Anti-government protests have broken out in Egypt after an internet campaign inspired by the uprising in Tunisia, BBC online reports Tuesday.
Thousands of protesters are marching through Cairo chanting anti-government slogans, after activists called for a “day of revolt” in a web message. Riot police have tackled protesters in the capital, using tear gas to try to disperse them.
Weeks of unrest in Tunisia eventually toppled President Zine al-Abidine Ben Ali earlier this month. Protests are rare in Egypt, which President Hosni Mubarak has ruled since 1981, tolerating little dissent.
The events in Cairo were co-ordinated on a Facebook page – tens of thousands of supporters clicked on the page to say they would take part. The BBC says rallies are being held in several parts of the capital, and the turnout so far is more than the organisers could have hoped.
Pootesters gathered outside the Supreme Court holding large signs that read: “Tunisia is the solution.” They then broke through lines of police and began to march through the streets, chanting: “Down with Mubarak.”

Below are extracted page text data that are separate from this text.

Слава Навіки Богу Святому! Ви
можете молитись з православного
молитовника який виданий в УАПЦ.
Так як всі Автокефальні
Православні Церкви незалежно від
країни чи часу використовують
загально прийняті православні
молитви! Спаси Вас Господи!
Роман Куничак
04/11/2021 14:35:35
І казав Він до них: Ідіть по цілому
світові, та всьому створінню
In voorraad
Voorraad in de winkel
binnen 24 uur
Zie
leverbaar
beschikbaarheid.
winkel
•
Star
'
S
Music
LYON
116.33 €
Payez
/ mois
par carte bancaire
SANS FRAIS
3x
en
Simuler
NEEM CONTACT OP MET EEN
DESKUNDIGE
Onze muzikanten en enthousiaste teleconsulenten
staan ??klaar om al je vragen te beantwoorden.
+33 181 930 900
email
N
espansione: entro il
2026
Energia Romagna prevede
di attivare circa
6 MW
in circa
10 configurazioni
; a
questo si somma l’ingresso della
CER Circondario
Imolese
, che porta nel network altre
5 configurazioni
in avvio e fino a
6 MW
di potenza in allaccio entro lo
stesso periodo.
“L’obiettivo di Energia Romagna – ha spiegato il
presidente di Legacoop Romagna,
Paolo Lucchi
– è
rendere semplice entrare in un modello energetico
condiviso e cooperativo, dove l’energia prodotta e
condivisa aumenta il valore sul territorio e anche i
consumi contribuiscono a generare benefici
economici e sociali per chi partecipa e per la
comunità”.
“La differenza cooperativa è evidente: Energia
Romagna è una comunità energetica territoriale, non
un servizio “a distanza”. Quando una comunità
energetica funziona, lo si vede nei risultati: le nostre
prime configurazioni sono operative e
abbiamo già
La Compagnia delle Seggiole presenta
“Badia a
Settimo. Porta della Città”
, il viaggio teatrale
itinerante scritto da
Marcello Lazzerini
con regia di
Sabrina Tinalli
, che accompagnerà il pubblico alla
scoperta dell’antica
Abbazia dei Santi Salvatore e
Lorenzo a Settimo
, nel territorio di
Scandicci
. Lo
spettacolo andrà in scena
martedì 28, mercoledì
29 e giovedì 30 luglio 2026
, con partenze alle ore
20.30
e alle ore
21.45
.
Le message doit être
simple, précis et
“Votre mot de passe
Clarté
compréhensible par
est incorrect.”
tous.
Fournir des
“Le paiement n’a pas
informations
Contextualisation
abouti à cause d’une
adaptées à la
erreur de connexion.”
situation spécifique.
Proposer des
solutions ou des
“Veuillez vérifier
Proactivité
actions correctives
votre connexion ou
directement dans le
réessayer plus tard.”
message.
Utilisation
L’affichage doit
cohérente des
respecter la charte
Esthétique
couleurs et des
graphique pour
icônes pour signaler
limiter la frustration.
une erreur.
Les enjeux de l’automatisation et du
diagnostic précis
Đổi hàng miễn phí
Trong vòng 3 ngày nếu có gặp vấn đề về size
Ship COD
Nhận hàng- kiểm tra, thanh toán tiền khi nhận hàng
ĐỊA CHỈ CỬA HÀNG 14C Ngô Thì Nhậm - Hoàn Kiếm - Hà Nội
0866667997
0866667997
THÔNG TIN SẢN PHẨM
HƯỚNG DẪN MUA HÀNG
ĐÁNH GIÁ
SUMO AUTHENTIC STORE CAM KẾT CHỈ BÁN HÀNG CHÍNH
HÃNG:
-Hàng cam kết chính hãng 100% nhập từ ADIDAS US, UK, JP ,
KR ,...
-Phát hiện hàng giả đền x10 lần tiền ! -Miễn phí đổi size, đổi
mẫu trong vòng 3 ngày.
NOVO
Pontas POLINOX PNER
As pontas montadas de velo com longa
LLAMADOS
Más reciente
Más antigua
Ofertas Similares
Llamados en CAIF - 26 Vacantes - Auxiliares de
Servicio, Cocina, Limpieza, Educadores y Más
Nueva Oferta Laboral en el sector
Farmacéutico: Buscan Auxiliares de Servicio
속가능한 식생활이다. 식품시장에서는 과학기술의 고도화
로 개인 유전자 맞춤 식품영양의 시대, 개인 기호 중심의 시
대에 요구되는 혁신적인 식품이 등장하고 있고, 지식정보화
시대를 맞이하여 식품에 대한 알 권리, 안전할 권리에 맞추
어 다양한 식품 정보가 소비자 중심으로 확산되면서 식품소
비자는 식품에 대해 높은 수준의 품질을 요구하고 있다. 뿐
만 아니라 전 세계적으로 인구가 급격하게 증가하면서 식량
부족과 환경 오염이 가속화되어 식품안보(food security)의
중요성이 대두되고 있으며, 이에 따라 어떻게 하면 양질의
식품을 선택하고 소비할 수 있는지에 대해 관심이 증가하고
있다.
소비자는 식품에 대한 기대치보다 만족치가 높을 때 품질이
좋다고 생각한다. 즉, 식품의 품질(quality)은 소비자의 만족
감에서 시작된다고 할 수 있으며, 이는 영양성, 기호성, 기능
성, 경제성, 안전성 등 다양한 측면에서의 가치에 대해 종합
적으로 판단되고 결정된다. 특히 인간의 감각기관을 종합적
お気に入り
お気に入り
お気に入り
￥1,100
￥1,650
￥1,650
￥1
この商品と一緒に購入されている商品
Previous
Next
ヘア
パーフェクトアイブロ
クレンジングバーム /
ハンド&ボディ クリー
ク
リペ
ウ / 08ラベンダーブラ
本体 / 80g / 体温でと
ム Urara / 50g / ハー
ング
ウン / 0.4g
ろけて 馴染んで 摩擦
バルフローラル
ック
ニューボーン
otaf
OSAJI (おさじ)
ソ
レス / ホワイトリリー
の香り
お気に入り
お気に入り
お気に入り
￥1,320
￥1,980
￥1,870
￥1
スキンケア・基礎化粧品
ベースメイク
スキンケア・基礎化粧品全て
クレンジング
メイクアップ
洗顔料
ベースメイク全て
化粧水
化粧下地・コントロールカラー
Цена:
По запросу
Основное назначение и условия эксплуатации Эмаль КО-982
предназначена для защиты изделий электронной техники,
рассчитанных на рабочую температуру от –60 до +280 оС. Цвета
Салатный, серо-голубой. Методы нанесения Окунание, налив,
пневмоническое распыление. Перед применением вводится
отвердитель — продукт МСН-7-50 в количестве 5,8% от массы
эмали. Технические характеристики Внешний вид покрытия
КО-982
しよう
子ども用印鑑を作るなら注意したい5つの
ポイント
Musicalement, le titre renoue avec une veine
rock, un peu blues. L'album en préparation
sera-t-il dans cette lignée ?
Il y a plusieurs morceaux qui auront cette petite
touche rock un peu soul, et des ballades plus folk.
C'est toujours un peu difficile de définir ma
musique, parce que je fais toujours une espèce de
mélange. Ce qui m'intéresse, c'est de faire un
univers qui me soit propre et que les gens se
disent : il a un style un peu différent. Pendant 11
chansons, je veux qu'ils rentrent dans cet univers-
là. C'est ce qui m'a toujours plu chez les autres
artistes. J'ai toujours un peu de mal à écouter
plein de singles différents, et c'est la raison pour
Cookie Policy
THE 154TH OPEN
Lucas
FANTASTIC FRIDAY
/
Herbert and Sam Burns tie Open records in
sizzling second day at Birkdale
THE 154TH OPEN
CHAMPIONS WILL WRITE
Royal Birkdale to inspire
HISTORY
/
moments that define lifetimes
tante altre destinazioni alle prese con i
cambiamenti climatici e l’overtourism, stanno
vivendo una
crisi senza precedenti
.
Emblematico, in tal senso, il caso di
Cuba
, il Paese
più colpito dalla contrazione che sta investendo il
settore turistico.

The organisers rallied support saying the protest would focus on torture, poverty, corruption and unemployment, calling it “the beginning of the end”.
“It is the end of silence, acquiescence (affinden sig) and submission (underkastelse) to what is happening in our country,” they said in comments. “It will be the start of a new page in Egypt’s history – one of activism and demanding our rights.”
Egypt has many of same social and political problems that brought about the unrest in Tunisia – rising food prices, high unemployment and anger at official corruption.
But Egypts population has a much lower level of education than Tunisia. Illiteracy is high and internet penetration is low.